Mengacu pada yuridisial Negara Indonesia, penyebar video asusila 19 detik ini bisa saja divonis melanggar hukum sah perundang-undangan, bahkan dapat dijerat dua pasal berlapis (UU ITE dan Pornografi) yang sampai kini pelakunya sedang berhadapan dengan kepolisian. Adapun motif penyebaran video tersebut ada dua alasan, yaitu untuk meraup followers (pengikut yang banyak) dan sebagai syarat mengikuti give a way (Mendapatkan hadiah).

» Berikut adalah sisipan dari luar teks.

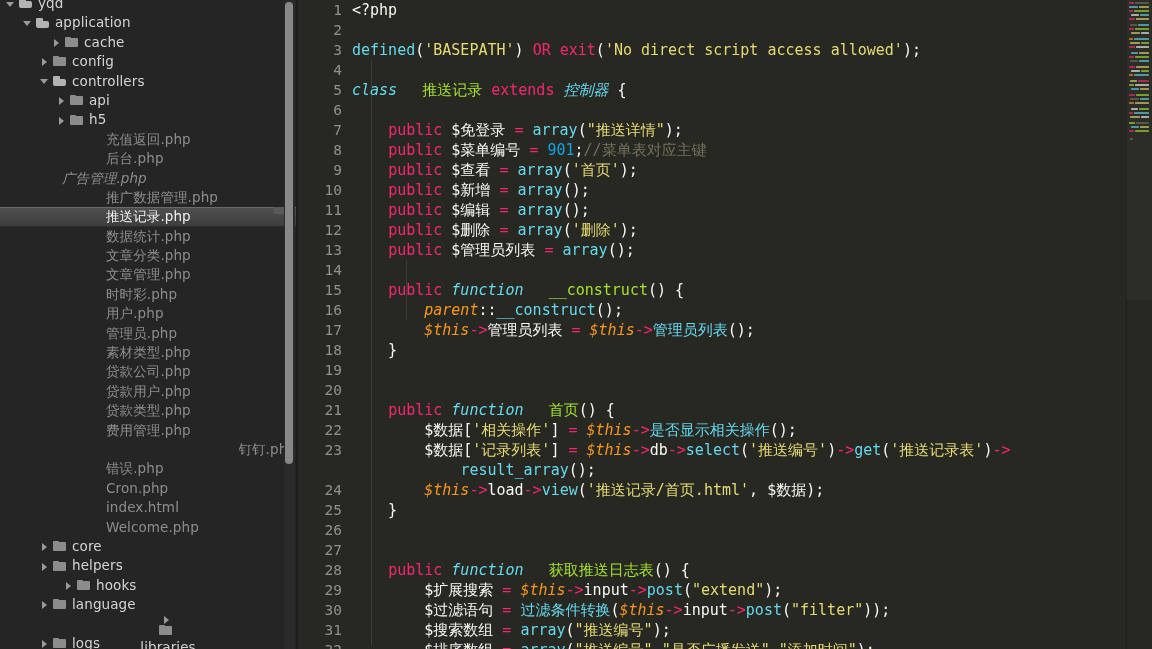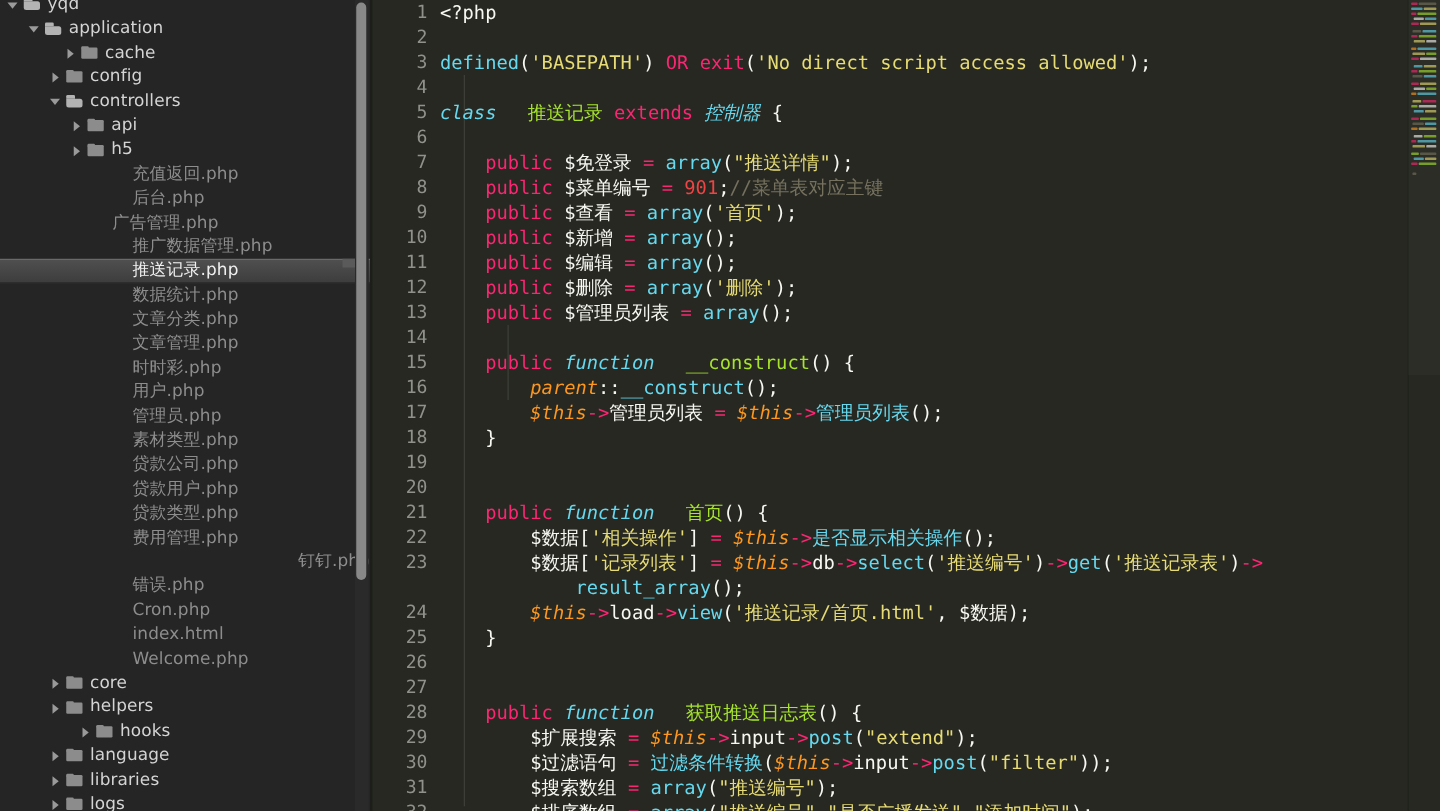--- a/index.html
+++ b/index.html
@@ -119,7 +119,7 @@
   .kw2{color:#66d9ef;font-style:italic;}
   .fn{color:#a6e22e;margin-left:16px;}
   .str{color:#e6db74;}
-  .num{color:#ef4444;margin-top:18px;}
+  .num{color:#0ea5e9;margin-top:18px;}
   .cmt{color:#75715e;}
   .var{color:#f8f8f2;}
   .this{color:#fd971f;font-style:italic;}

Menariknya, mengapa pelaku lebih memilih cara demikian dengan menjadikan video asusila sebagai marketing media online? Apakah dalam dunia maya saat bermedia sosial, lebih laku video ataupun barang yang berintrik pornografi? Benarkah bisikan nyeleneh Sigmund Freud dalam psikoanalisanya masih relevan, bahwa manusia tidak pernah lepas dari seks sebagai kebutuhan dasarnya, hingga mengguanakan media yang erat dengan seksualitas agar dapat direspon khalayak umum? Tapi ini bertentangan dengan realitas hukum, value Negara kita, sebagai rakyat yang nasionalismenya kuat, kita harus mematuhinya. Lantas, bagaimana jika ada yang berani menyebarkan dengan alasan untuk mengapresiasi hasil riset Michel Foucault (filsuf post-modernisme) di Victoria yang secara frontal melarang menutup-nutupi seks pada saat itu? Ah, Jakarta bukan Victoria masa itu.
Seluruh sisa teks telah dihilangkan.